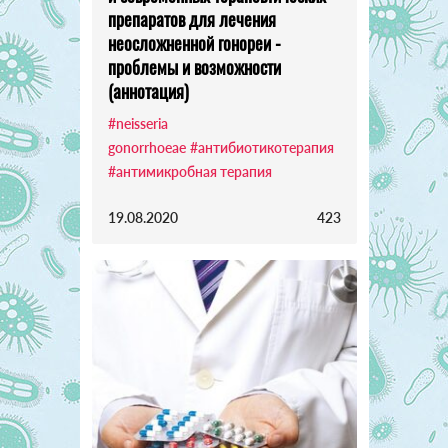
препаратов для лечения
неосложненной гонореи -
проблемы и возможности
(аннотация)
#neisseria
gonorrhoeae
#антибиотикотерапия
#антимикробная терапия
19.08.2020
423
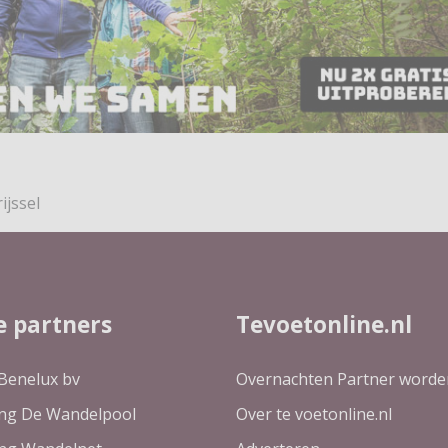
ijssel
e partners
Tevoetonline.nl
Benelux bv
Overnachten Partner worde
ing De Wandelpool
Over te voetonline.nl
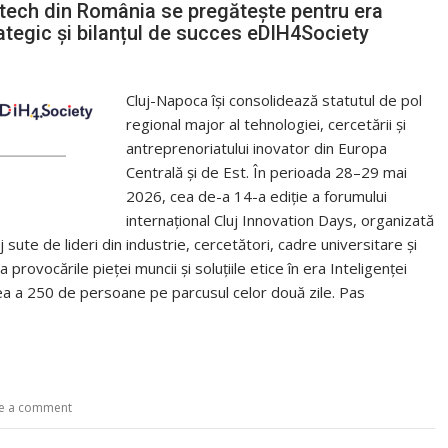
 tech din România se pregătește pentru era
rategic și bilanțul de succes eDIH4Society
Cluj-Napoca își consolidează statutul de pol
regional major al tehnologiei, cercetării și
antreprenoriatului inovator din Europa
Centrală și de Est. În perioada 28–29 mai
2026, cea de-a 14-a ediție a forumului
internațional Cluj Innovation Days, organizată
j sute de lideri din industrie, cercetători, cadre universitare și
 provocările pieței muncii și soluțiile etice în era Inteligenței
area a 250 de persoane pe parcusul celor două zile. Pas
e a comment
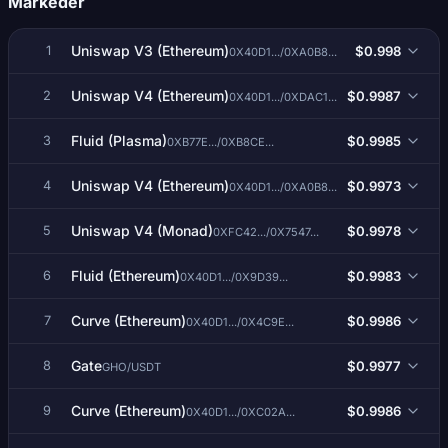
Markeder
Uniswap V3 (Ethereum)
$0.998
1
0X40D1.../0XA0B8...
Uniswap V4 (Ethereum)
$0.9987
2
0X40D1.../0XDAC1...
Fluid (Plasma)
$0.9985
3
0XB77E.../0XB8CE...
Uniswap V4 (Ethereum)
$0.9973
4
0X40D1.../0XA0B8...
Uniswap V4 (Monad)
$0.9978
5
0XFC42.../0X7547...
Fluid (Ethereum)
$0.9983
6
0X40D1.../0X9D39...
Curve (Ethereum)
$0.9986
7
0X40D1.../0X4C9E...
Gate
$0.9977
8
GHO/USDT
Curve (Ethereum)
$0.9986
9
0X40D1.../0XC02A...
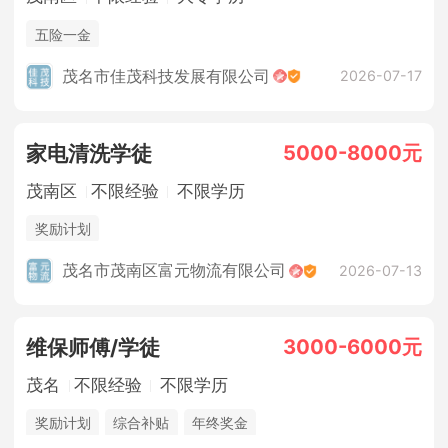
五险一金
茂名市佳茂科技发展有限公司
2026-07-17
5000-8000元
家电清洗学徒
茂南区
不限经验
不限学历
奖励计划
茂名市茂南区富元物流有限公司
2026-07-13
3000-6000元
维保师傅/学徒
茂名
不限经验
不限学历
奖励计划
综合补贴
年终奖金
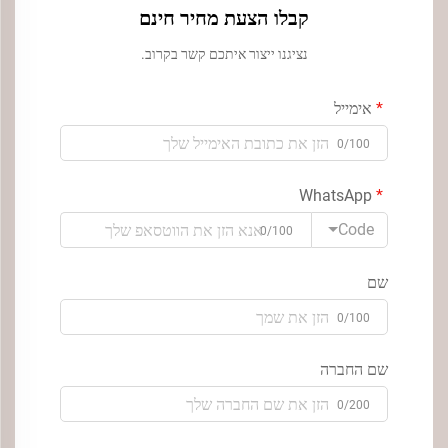
קבלו הצעת מחיר חינם
נציגנו ייצור איתכם קשר בקרוב.
אימייל
0/100
WhatsApp
Code
0/100
שם
0/100
שם החברה
0/200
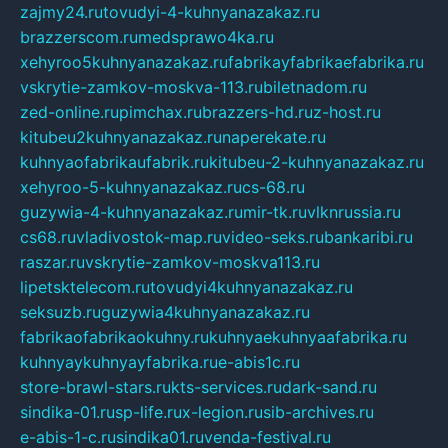
zajmy24.ru
tovudyi-4-kuhnyanazakaz.ru
brazzerscom.ru
medsprawo4ka.ru
xehyroo5kuhnyanazakaz.ru
fabrikayfabrikaefabrika.ru
vskrytie-zamkov-moskva-113.ru
biletnadom.ru
zed-online.ru
pimchax.ru
brazzers-hd.ru
z-host.ru
kitubeu2kuhnyanazakaz.ru
naperekate.ru
kuhnyaofabrikaufabrik.ru
kitubeu-2-kuhnyanazakaz.ru
xehyroo-5-kuhnyanazakaz.ru
cs-68.ru
guzywia-4-kuhnyanazakaz.ru
mir-tk.ru
vlknrussia.ru
cs68.ru
vladivostok-map.ru
video-seks.ru
bankaribi.ru
raszar.ru
vskrytie-zamkov-moskva113.ru
lipetsktelecom.ru
tovudyi4kuhnyanazakaz.ru
seksuzb.ru
guzywia4kuhnyanazakaz.ru
fabrikaofabrikaokuhny.ru
kuhnyaekuhnyaafabrika.ru
kuhnyaykuhnyayfabrika.ru
e-abis1c.ru
store-brawl-stars.ru
kts-services.ru
dark-sand.ru
sindika-01.ru
sp-life.ru
x-legion.ru
sib-archives.ru
e-abis-1-c.ru
sindika01.ru
venda-festival.ru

### About this task
Set down, word for word and line for line, the text read from each of the entries above, leaving the pictures out.

### Response
препаратов для лечения
неосложненной гонореи -
проблемы и возможности
(аннотация)
#neisseria
gonorrhoeae
#антибиотикотерапия
#антимикробная терапия
19.08.2020
423
ijssel
e partners
Tevoetonline.nl
Benelux bv
Overnachten Partner worde
ing De Wandelpool
Over te voetonline.nl
 tech din România se pregătește pentru era
rategic și bilanțul de succes eDIH4Society
Cluj-Napoca își consolidează statutul de pol
regional major al tehnologiei, cercetării și
antreprenoriatului inovator din Europa
Centrală și de Est. În perioada 28–29 mai
2026, cea de-a 14-a ediție a forumului
internațional Cluj Innovation Days, organizată
j sute de lideri din industrie, cercetători, cadre universitare și
 provocările pieței muncii și soluțiile etice în era Inteligenței
area a 250 de persoane pe parcusul celor două zile. Pas
e a comment
Markeder
Uniswap V3 (Ethereum)
$0.998
1
0X40D1.../0XA0B8...
Uniswap V4 (Ethereum)
$0.9987
2
0X40D1.../0XDAC1...
Fluid (Plasma)
$0.9985
3
0XB77E.../0XB8CE...
Uniswap V4 (Ethereum)
$0.9973
4
0X40D1.../0XA0B8...
Uniswap V4 (Monad)
$0.9978
5
0XFC42.../0X7547...
Fluid (Ethereum)
$0.9983
6
0X40D1.../0X9D39...
Curve (Ethereum)
$0.9986
7
0X40D1.../0X4C9E...
Gate
$0.9977
8
GHO/USDT
Curve (Ethereum)
$0.9986
9
0X40D1.../0XC02A...
五险一金
茂名市佳茂科技发展有限公司
2026-07-17
5000-8000元
家电清洗学徒
茂南区
不限经验
不限学历
奖励计划
茂名市茂南区富元物流有限公司
2026-07-13
3000-6000元
维保师傅/学徒
茂名
不限经验
不限学历
奖励计划
综合补贴
年终奖金
קבלו הצעת מחיר חינם
נציגנו ייצור איתכם קשר בקרוב.
אימייל
0/100
WhatsApp
Code
0/100
שם
0/100
שם החברה
0/200
zajmy24.ru
tovudyi-4-kuhnyanazakaz.ru
brazzerscom.ru
medsprawo4ka.ru
xehyroo5kuhnyanazakaz.ru
fabrikayfabrikaefabrika.ru
vskrytie-zamkov-moskva-113.ru
biletnadom.ru
zed-online.ru
pimchax.ru
brazzers-hd.ru
z-host.ru
kitubeu2kuhnyanazakaz.ru
naperekate.ru
kuhnyaofabrikaufabrik.ru
kitubeu-2-kuhnyanazakaz.ru
xehyroo-5-kuhnyanazakaz.ru
cs-68.ru
guzywia-4-kuhnyanazakaz.ru
mir-tk.ru
vlknrussia.ru
cs68.ru
vladivostok-map.ru
video-seks.ru
bankaribi.ru
raszar.ru
vskrytie-zamkov-moskva113.ru
lipetsktelecom.ru
tovudyi4kuhnyanazakaz.ru
seksuzb.ru
guzywia4kuhnyanazakaz.ru
fabrikaofabrikaokuhny.ru
kuhnyaekuhnyaafabrika.ru
kuhnyaykuhnyayfabrika.ru
e-abis1c.ru
store-brawl-stars.ru
kts-services.ru
dark-sand.ru
sindika-01.ru
sp-life.ru
x-legion.ru
sib-archives.ru
e-abis-1-c.ru
sindika01.ru
venda-festival.ru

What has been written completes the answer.